Integrated computational and preclinical evaluation of novel synthetic pyrazole pyrazoline thiazole derivative for breast cancer therapeutics.

Breast cancer is the uncontrolled growth of breast cells in the lobules or the inner lining of milk ducts due to dysfunction of regulatory genes. The drugs currently used in breast cancer treatment have severe limitations. The study aimed to test 10 new synthetic forms of pyrazole clubbed pyrazoline thiazole derivatives for their ability to kill tumor cells, reduce inflammation, fight free radicals, and other important factors linked to breast cancer. The study involved computational models to assess ligand-binding affinities and pharmacokinetic properties. Later, we evaluated cytotoxicity using a human breast cancer cell line, MCF-7. In a preclinical model, the levels of vital cytokines like Transforming Growth Factor-β (TGF-β), Tumor Necrosis Factor alpha (TNF-α), and Interleukin- 6 were used to test the anticancer activity. The antioxidant activity is evaluated by malondialdehyde (MDA) levels. Changes in body weight, tumor weight and volume, inflammatory cytokine concentrations, and histology were among the measurements taken in rats.
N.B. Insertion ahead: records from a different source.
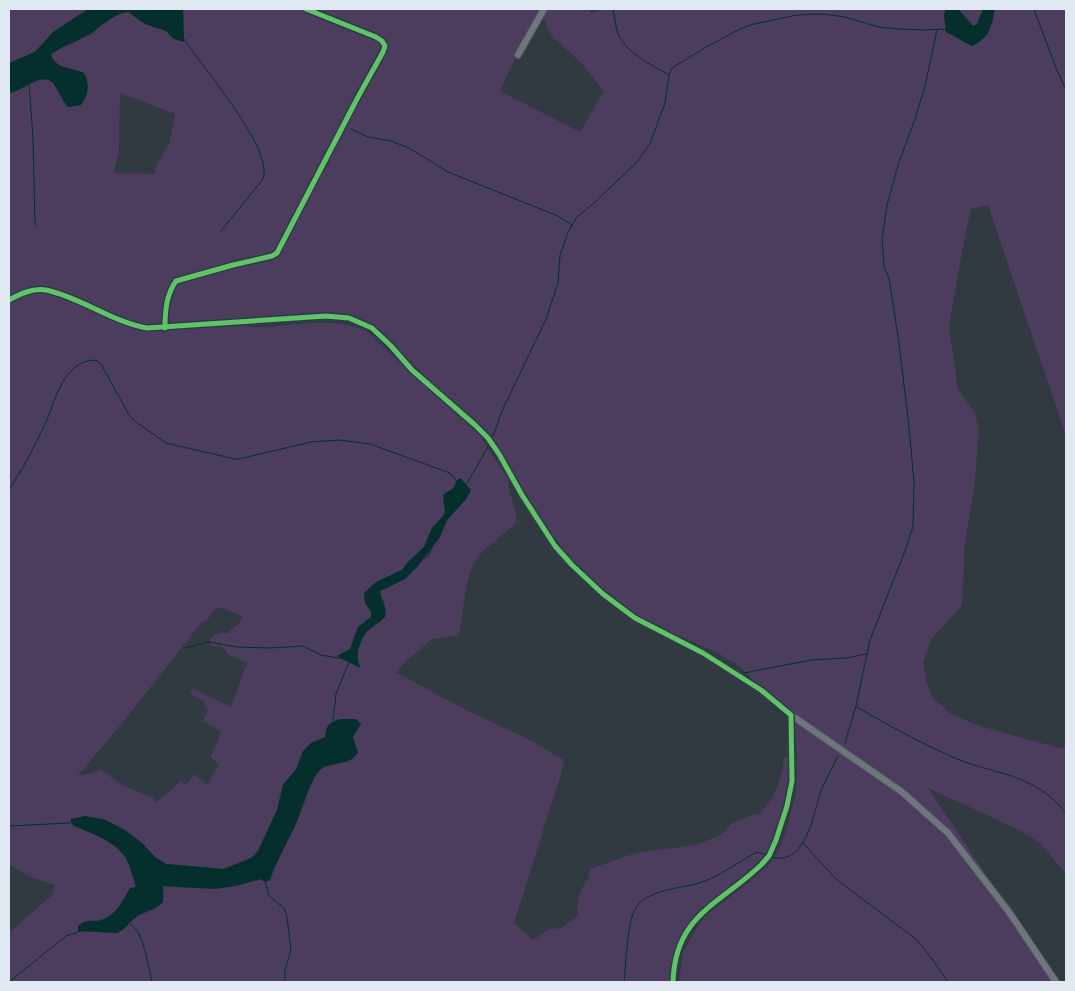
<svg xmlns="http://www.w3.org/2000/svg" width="1075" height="991" font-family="Commissioner,sans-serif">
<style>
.green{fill:#4c3c5d;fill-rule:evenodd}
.water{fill:#042f2c}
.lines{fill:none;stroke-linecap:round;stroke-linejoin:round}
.stream{stroke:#042f2c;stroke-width:1}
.minor-casing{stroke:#4e555c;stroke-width:8}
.minor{stroke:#6f757c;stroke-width:6}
.cycleway-casing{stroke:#2b3947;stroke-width:8}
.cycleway{stroke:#61c268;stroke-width:5}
</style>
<rect width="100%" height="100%" fill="#313941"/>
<!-- green -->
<path class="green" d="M9 9H88L53 32 35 52 9 63Z
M183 9H588L592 14 599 9H946L944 14 946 32 960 38 966 44 993 22 995 9H1066V436L988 205 971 209 963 246 949 327 958 389 975 413 979 430 974 490 965 544 962 605 931 640 923 662 926 679 932 697 950 713 974 724 1026 739 1060 748 1066 747V874L1040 843 1017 829 928 788 1058 982H679L683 952 699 924 707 914 746 885 770 863 778 851 786 831 796 792 797 754 795 736 785 711 768 693 735 663 714 651 633 617 577 566 549 531 503 457 457 406 390 342 357 318 230 319 232 326C242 326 252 327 263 327 298 325 333 316 366 331L480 436 508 479 510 493 516 512V523C506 532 485 548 478 557 463 577 465 611 459 635L432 639 405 662 396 672 462 708 526 738 564 760 561 774 514 923 533 940 549 929 561 928 578 916C576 904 580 885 590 878L588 875 590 869 636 853 695 845 721 835 731 824 757 813 758 815C773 801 783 778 784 757L790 758C789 792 784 827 765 856 760 865 749 874 741 880 720 896 698 907 685 931 678 944 675 967 672 982H9V933L53 894 54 885 26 875 9 864V93C24 92 35 73 52 82L84 73C72 67 56 70 51 55L53 52C65 46 78 40 90 33 103 26 112 14 128 12L145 24 166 31 174 39 184 42ZM538 19 546 20V27L554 38 582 64 604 91 580 132 500 91 517 55ZM120 93 175 114 169 144 155 168V174L113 173 119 153ZM463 480 471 490 466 499 447 520 440 537 417 567 405 579 380 591 381 597 384 601 382 621C363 631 353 646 360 667L338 656 350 649 358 627 371 617 372 612 365 603 376 582 402 570 408 562 424 547 432 528 443 516 445 511 443 501 447 492 452 490ZM216 608 225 609 242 616C241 626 233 626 228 633 220 632 216 634 210 638V644L215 647 220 646 225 649 227 654 247 663 231 707 192 688 190 694 203 701 208 711 203 721 221 732 211 757 219 765 207 785 194 774 186 785 181 781 156 803 153 798 124 786 101 770 84 775 77 774 82 771 128 716 201 623 207 620ZM339 719H355L361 724 353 737 354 744 349 761 323 768 319 771 311 785 296 824 269 880C257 879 247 884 234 886 211 890 186 888 163 886L164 897 155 909 138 916 117 933 78 931 87 921C113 921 119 909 130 888L136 887C133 878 131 868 127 860 116 841 93 834 74 826L85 816 106 820 142 843 155 857 166 864 224 869 251 858 258 851 277 810 283 785 296 769 311 743 325 737V732Z
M958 9H983L977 25 973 26Z"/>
<!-- water -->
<path class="water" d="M88 9H183L184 42 174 39 166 31 145 24 128 12C112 14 103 26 90 33 78 40 65 46 53 52L51 55C56 70 72 67 84 73 90 84 89 94 81 105L68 107C62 100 58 90 53 83 42 71 21 92 9 93V63L35 52 53 32Z
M946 9H958L973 26 977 24 983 9H995C990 29 992 34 973 46 963 43 956 36 946 32L944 14Z
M460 478 471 490 466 499 447 520 440 537 417 567 405 579 380 591C381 601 388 606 385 617L364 634 358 650V661L360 668 337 656 350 649 358 627 371 617V612L365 603 364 593 376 582 402 570 408 562 424 547 432 528 443 516 445 511 443 495C449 490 455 490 456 481Z
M342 719H356L361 724 353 737 358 752C351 767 332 760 321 769 309 780 303 808 296 824 287 843 276 861 270 880L265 882 260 879 235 886 215 889 163 886V902C156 909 147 911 139 915 130 920 127 929 117 933L78 931V926C85 920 89 921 97 921 114 919 122 902 130 888L136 887C133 878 131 868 127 860 116 841 93 834 74 826L71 823V819L85 816 106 820 125 830 142 843 155 857 166 864 224 869 251 858 258 851 277 810 283 785 296 769 303 751 311 743 325 737C326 725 330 721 342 719Z"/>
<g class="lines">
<!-- stream -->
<path class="stream" d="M613 9C615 18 615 27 619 36 628 54 651 65 668 74
M1034 9 1056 68 1066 90
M184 39C201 66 274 148 263 179L221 231
M69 44 92 33 98 27
M52 53 59 49
M29 84 33 138 35 225
M351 129 368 137 391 141 409 148 448 172 558 216 572 225
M492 439 502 411 546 319 558 283 560 255 568 232 577 217 594 203 636 163 650 144 665 103 669 75 672 68 708 46 740 29 750 25 797 15 824 14 845 17 879 27 897 29 925 30 946 29
M466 485 489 445
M9 490C22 470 34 448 44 426 53 408 57 385 71 371 77 364 90 358 98 361L101 364 129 415 136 422 166 443 235 459H239L311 442 339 440 370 444 450 473 457 481
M425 558 428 556 432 547
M363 637 368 629
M185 648 209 642 237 647 270 648 303 646 321 655 344 659
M744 673 811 660 847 658 866 654
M857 707C891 727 926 746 962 761 988 771 1018 774 1041 790 1051 796 1058 804 1066 813
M333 720 336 694 349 662
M845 743 856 706 870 640 906 548 913 526 914 481 908 418 899 343 889 278 884 266 882 239 887 205 899 162 914 122 925 86 937 30
M9 826 70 823
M803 843 836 879 917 940 932 959 948 982
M771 857C807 867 813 813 821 791 826 779 832 768 838 756
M265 880 269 896 284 908 287 917 291 950 285 970V982
M130 924C133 926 136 929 138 932 145 945 149 968 152 982
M9 982 66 936 81 931
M624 982C626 964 627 922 636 907 647 891 679 888 696 884 716 879 738 862 757 852L766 855"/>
<defs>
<path id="minor" d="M518 55 544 9
M9 300C20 294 32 288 46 290 80 297 112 322 147 328L326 316 349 318 372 328 391 346 412 370 475 425 488 438 499 454 522 495 555 546 572 565 603 594 635 618 703 653 761 690 791 715 792 781 787 806 776 840 769 856 761 865C719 905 675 915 673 982
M165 328C165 312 166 295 176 281L233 265 272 256 277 253 358 97 383 52 385 46 382 41 376 37 306 9
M791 715 902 792 948 833 1009 912 1056 982"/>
</defs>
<!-- minor casing -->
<use href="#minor" class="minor-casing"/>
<!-- minor -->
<use href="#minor" class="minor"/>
<defs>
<path id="cycleway" d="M9 300C20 294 32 288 46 290 80 297 112 322 147 328L326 316 349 318 372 328 391 346 412 370 475 425 488 438 499 454 522 495 555 546 572 565 603 594 635 618 703 653 761 690 791 715 792 781 787 806 776 840 769 856 761 865C719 905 675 915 673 982
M165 328C165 312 166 295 176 281L233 265 272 256 277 253 358 97 383 52 385 46 382 41 376 37 306 9"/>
</defs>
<!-- cycleway casing -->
<use href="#cycleway" class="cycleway-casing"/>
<!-- cycleway -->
<use href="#cycleway" class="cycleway"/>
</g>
<!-- border -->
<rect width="1075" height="991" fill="none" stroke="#e0e9f2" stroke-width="20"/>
</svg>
In result, we found compound 5E [5-(2-fluorophenoxy)-4-(3-(4-fluorophenyl)-1-(4-(4-fluorophenyl)thiazol-2-yl)-4,5-dihydro-1 H-pyrazol-5-yl)-3-methyl-1-phenyl-1 H-pyrazole] has best antitumor activity by decreasing the levels of TNF-α, IL-6, MDA, and TGF-β. It was observed that compound 5E contains potential in vitro and in vivo anticancer activity.